Android 5.1.1, vorinstallierte Apps und Sicherheitsfeatures, wie der Fingerabdruckscanner oder der Iris-Scan, belegen insgesamt über zehn Gigabyte des 32 Gigabyte großen internen Speichers. Ein Update auf Android 6.0 Marshmallow ist noch nicht in Sicht. Unter den vorinstallierten Programmen befindet sich wenig komplett unbrauchbare Software.

Der Fingerabdrucksensor dient zum Entsperren des Smartphones und erkennt den Finger in der Regel schnell und zuverlässig, allerdings gefühlt nicht ganz so schnell und zuverlässig, wie zum Beispiel das Huawei P9 oder das LG G5. Nette Zusatzfunktion: Wenn Ihr es in den Einstellungen aktiviert, könnt Ihr mit dem Sensor auch Fotos auslösen oder einen Anruf annehmen. Der Iris-Scan mit der Frontkamera ist dagegen unbrauchbar. Ihr müsst genau einen kleinen Ausschnitt mit der Kamera treffen und zudem noch eine gefühlte Ewigkeit warten. Da ist Windows Hello auf dem Lumia 950 XL mit einem zusätzlichen Infrarotsensor deutlich nutzerfreundlicher.
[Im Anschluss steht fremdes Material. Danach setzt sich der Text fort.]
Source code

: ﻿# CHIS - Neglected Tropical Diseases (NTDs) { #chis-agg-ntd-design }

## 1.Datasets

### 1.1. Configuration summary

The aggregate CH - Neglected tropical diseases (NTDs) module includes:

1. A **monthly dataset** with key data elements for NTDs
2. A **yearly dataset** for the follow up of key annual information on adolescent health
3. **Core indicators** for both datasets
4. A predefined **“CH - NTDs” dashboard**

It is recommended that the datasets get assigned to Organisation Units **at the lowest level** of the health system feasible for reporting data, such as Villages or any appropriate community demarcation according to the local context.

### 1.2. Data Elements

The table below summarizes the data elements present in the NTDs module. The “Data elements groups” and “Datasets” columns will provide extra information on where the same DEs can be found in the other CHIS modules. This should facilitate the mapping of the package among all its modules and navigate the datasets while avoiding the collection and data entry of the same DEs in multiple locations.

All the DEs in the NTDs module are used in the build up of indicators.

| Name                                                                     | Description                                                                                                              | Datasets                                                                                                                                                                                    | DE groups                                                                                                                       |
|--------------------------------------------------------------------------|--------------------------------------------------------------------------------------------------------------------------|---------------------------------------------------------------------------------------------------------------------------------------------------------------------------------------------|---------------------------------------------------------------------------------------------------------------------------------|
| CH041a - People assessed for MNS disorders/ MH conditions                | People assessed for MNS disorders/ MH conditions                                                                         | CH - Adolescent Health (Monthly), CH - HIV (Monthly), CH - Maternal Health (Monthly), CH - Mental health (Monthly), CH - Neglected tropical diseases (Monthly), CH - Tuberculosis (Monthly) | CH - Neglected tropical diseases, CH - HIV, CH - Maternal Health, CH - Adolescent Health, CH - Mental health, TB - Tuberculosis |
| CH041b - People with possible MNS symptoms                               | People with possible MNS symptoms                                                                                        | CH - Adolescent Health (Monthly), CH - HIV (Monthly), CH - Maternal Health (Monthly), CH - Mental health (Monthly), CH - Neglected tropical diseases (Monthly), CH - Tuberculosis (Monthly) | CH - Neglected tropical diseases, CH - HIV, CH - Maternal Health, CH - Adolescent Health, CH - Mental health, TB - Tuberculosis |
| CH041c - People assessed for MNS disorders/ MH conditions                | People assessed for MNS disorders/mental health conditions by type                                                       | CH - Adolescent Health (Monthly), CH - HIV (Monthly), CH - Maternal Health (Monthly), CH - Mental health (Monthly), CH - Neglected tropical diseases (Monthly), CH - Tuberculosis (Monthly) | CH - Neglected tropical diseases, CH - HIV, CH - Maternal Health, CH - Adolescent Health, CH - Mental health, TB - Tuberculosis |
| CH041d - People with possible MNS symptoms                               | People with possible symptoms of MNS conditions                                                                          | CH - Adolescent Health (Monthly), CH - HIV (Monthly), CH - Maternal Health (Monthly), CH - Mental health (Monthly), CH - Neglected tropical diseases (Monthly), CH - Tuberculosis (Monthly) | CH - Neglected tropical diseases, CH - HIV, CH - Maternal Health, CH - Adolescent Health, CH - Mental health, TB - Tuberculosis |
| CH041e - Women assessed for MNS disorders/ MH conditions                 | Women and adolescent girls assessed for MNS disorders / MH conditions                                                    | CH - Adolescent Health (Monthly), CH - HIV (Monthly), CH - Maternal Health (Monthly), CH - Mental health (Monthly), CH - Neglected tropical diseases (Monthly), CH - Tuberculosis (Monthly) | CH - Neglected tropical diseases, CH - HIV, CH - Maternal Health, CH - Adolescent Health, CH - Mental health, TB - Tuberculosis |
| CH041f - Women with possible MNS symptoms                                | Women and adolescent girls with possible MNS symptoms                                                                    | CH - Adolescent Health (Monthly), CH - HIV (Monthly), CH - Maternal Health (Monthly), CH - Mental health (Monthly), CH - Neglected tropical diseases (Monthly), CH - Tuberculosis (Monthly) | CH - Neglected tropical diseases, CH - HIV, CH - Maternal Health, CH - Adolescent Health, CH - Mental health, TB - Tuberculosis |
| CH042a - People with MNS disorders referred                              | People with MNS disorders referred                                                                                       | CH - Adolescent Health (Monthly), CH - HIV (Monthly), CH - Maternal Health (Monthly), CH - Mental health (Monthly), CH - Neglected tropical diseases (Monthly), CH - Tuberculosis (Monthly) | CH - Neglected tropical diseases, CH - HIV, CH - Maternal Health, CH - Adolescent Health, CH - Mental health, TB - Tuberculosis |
Force Touch: von Apple inspiriertes druckempfindliches Display

Mit Force Touch verbaut ZTE beim Axon Mini erstmals eine Technologie, deren Prinzip mit 3D Touch im iPhone 6s identisch ist. Das Display erkennt, wie stark Ihr drückt und führt dementsprechend unterschiedliche Aktionen aus. Berührt Ihr die App-Icons nur kurz, startet Ihr die App. Haltet Ihr sie dagegen leicht gedrückt, könnt Ihr sie verschieben oder löschen. Drückt Ihr einen Moment sehr fest auf das Symbol, öffnet sich bei vielen der vorinstallierten Anwendungen ein kleines Schnellstartmenü.

ZTE Axon Mini: Force Touch sorgt für kurze Wege.(© 2016 CURVED)

So muss ich bei der Kamera nicht immer über den Haupt-Bildschirm gehen, sondern kann direkt die Selfie-Kamera, die Videoaufzeichnung oder eine Zeitlupen-Aufnahme starten. Daran muss man sich erst einmal gewöhnen. Mir erscheint das je nach App und angebotenen Shortcuts durchaus praktisch. Allerdings passiert es mir noch oft, dass ich nicht stark genug drücke. Schwer zu sagen, ob man sich daran gewöhnt und das im Alltag benutzt.

Die Kameras des ZTE Axon Mini lösen, wie beim großen Schwestermodell, mit 13 und acht Megapixeln auf. Allerdings verfügt die Hauptkamera nur über eine und nicht über zwei Linsen. Die Bildqualität bewegt sich im guten Smartphone-Durchschnitt. Die Farben wirken teilweise etwas blass, die Detailgenauigkeit ist ok, aber nicht beeindruckend. Die HDR-Funktion leuchtet dunkle und helle Bereiche gleichmäßig aus. Die Selfies sind deutlich überdurchschnittlich.

Fazit: Mini-Smartphone mit Mini-Einsparungen

Das ZTE Axon Mini ist eine geschrumpfte Version des ZTE Axon Elite geworden. Aber nur fast, denn gerade beim Prozessor hat Hersteller gespart. Die fehlende Power macht sich vor allem bei aufwändigen Apps bemerkbar. Die Kamera liefert auch etwas weniger gute Bilder, aber insgesamt hat ZTE das Axon Mini nicht so massiv zusammengestrichen, wie manch anderer Hersteller seine Mini-Version vom Topmodell. Dafür ist das kleine Smartphone aber deutlich handlicher geworden.

Die unverbindliche Preisempfehlung für das ZTE Axon Mini liegt bei 379 Euro, im Handel ist es teils schon für knapp über 300 Euro erhältlich. Damit ist es nur etwas günstiger als das große ZTE Axon, dessen regulärer Preis auf 349 Euro gesunken ist. Insgesamt ist das Mini ein gutes Mittelklasse-Gerät, bei dem man für 250 Euro guten Gewissens zuschlagen kann. Force Touch ist eine nette Zugabe, sorgt aber nicht dafür, dass das Smartphone zu einem Gerät wird, das man unbedingt haben muss.